*Your instructions:* Copy every one of the following rows line by line, keeping each character unchanged.

*Data for the task:*
————————
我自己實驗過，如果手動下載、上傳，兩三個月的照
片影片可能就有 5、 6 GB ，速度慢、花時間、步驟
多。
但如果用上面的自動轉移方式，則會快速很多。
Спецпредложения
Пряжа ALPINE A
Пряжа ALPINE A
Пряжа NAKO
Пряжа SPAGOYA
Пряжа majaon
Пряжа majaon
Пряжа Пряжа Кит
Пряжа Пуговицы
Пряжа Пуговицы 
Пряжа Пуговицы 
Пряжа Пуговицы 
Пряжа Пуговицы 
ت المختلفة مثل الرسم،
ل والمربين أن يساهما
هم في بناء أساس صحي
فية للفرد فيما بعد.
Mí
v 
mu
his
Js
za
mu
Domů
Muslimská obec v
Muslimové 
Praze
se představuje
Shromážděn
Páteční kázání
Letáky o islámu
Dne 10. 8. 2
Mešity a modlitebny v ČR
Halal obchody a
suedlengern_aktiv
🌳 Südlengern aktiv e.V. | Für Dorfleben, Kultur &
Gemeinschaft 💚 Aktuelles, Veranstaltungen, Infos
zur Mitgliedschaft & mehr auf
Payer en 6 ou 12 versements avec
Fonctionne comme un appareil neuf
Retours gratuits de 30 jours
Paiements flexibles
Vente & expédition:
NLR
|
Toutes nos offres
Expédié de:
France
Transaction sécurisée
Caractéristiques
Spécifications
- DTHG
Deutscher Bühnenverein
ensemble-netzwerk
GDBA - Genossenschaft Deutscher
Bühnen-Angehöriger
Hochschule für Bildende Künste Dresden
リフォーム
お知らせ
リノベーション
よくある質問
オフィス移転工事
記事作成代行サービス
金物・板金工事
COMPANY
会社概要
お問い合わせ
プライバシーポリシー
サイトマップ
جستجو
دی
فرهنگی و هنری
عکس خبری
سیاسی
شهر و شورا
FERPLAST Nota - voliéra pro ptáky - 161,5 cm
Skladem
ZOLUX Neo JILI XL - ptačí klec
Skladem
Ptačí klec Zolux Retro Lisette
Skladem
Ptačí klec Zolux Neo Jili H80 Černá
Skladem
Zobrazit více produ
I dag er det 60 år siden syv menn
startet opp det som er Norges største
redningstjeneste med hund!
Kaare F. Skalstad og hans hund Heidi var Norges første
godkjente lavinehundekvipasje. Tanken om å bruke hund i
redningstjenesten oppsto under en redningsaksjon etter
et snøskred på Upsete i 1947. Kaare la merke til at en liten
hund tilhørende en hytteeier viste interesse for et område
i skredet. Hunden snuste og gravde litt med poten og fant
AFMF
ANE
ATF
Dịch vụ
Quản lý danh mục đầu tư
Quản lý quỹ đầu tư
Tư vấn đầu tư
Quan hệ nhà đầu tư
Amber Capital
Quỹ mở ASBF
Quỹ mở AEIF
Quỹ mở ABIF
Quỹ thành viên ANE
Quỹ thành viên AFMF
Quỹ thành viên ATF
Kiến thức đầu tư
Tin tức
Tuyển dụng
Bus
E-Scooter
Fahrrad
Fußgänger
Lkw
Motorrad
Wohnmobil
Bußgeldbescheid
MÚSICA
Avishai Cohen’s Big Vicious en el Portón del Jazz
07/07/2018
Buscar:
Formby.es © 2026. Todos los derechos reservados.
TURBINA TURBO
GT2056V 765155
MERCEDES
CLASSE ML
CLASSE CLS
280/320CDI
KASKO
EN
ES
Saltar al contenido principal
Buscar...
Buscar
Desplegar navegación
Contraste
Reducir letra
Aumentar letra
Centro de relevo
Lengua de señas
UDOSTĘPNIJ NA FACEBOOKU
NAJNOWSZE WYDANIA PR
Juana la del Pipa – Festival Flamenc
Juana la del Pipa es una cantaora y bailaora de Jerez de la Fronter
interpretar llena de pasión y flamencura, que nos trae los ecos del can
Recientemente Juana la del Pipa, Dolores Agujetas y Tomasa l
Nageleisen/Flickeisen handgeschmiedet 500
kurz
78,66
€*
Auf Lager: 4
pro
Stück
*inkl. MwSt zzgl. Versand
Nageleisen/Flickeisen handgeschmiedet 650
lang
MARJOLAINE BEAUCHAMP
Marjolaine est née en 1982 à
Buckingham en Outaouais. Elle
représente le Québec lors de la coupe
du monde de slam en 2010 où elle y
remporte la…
————————
*The answer:*
我自己實驗過，如果手動下載、上傳，兩三個月的照
片影片可能就有 5、 6 GB ，速度慢、花時間、步驟
多。
但如果用上面的自動轉移方式，則會快速很多。
Спецпредложения
Пряжа ALPINE A
Пряжа ALPINE A
Пряжа NAKO
Пряжа SPAGOYA
Пряжа majaon
Пряжа majaon
Пряжа Пряжа Кит
Пряжа Пуговицы
Пряжа Пуговицы 
Пряжа Пуговицы 
Пряжа Пуговицы 
Пряжа Пуговицы 
ت المختلفة مثل الرسم،
ل والمربين أن يساهما
هم في بناء أساس صحي
فية للفرد فيما بعد.
Mí
v 
mu
his
Js
za
mu
Domů
Muslimská obec v
Muslimové 
Praze
se představuje
Shromážděn
Páteční kázání
Letáky o islámu
Dne 10. 8. 2
Mešity a modlitebny v ČR
Halal obchody a
suedlengern_aktiv
🌳 Südlengern aktiv e.V. | Für Dorfleben, Kultur &
Gemeinschaft 💚 Aktuelles, Veranstaltungen, Infos
zur Mitgliedschaft & mehr auf
Payer en 6 ou 12 versements avec
Fonctionne comme un appareil neuf
Retours gratuits de 30 jours
Paiements flexibles
Vente & expédition:
NLR
|
Toutes nos offres
Expédié de:
France
Transaction sécurisée
Caractéristiques
Spécifications
- DTHG
Deutscher Bühnenverein
ensemble-netzwerk
GDBA - Genossenschaft Deutscher
Bühnen-Angehöriger
Hochschule für Bildende Künste Dresden
リフォーム
お知らせ
リノベーション
よくある質問
オフィス移転工事
記事作成代行サービス
金物・板金工事
COMPANY
会社概要
お問い合わせ
プライバシーポリシー
サイトマップ
جستجو
دی
فرهنگی و هنری
عکس خبری
سیاسی
شهر و شورا
FERPLAST Nota - voliéra pro ptáky - 161,5 cm
Skladem
ZOLUX Neo JILI XL - ptačí klec
Skladem
Ptačí klec Zolux Retro Lisette
Skladem
Ptačí klec Zolux Neo Jili H80 Černá
Skladem
Zobrazit více produ
I dag er det 60 år siden syv menn
startet opp det som er Norges største
redningstjeneste med hund!
Kaare F. Skalstad og hans hund Heidi var Norges første
godkjente lavinehundekvipasje. Tanken om å bruke hund i
redningstjenesten oppsto under en redningsaksjon etter
et snøskred på Upsete i 1947. Kaare la merke til at en liten
hund tilhørende en hytteeier viste interesse for et område
i skredet. Hunden snuste og gravde litt med poten og fant
AFMF
ANE
ATF
Dịch vụ
Quản lý danh mục đầu tư
Quản lý quỹ đầu tư
Tư vấn đầu tư
Quan hệ nhà đầu tư
Amber Capital
Quỹ mở ASBF
Quỹ mở AEIF
Quỹ mở ABIF
Quỹ thành viên ANE
Quỹ thành viên AFMF
Quỹ thành viên ATF
Kiến thức đầu tư
Tin tức
Tuyển dụng
Bus
E-Scooter
Fahrrad
Fußgänger
Lkw
Motorrad
Wohnmobil
Bußgeldbescheid
MÚSICA
Avishai Cohen’s Big Vicious en el Portón del Jazz
07/07/2018
Buscar:
Formby.es © 2026. Todos los derechos reservados.
TURBINA TURBO
GT2056V 765155
MERCEDES
CLASSE ML
CLASSE CLS
280/320CDI
KASKO
EN
ES
Saltar al contenido principal
Buscar...
Buscar
Desplegar navegación
Contraste
Reducir letra
Aumentar letra
Centro de relevo
Lengua de señas
UDOSTĘPNIJ NA FACEBOOKU
NAJNOWSZE WYDANIA PR
Juana la del Pipa – Festival Flamenc
Juana la del Pipa es una cantaora y bailaora de Jerez de la Fronter
interpretar llena de pasión y flamencura, que nos trae los ecos del can
Recientemente Juana la del Pipa, Dolores Agujetas y Tomasa l
Nageleisen/Flickeisen handgeschmiedet 500
kurz
78,66
€*
Auf Lager: 4
pro
Stück
*inkl. MwSt zzgl. Versand
Nageleisen/Flickeisen handgeschmiedet 650
lang
MARJOLAINE BEAUCHAMP
Marjolaine est née en 1982 à
Buckingham en Outaouais. Elle
représente le Québec lors de la coupe
du monde de slam en 2010 où elle y
remporte la…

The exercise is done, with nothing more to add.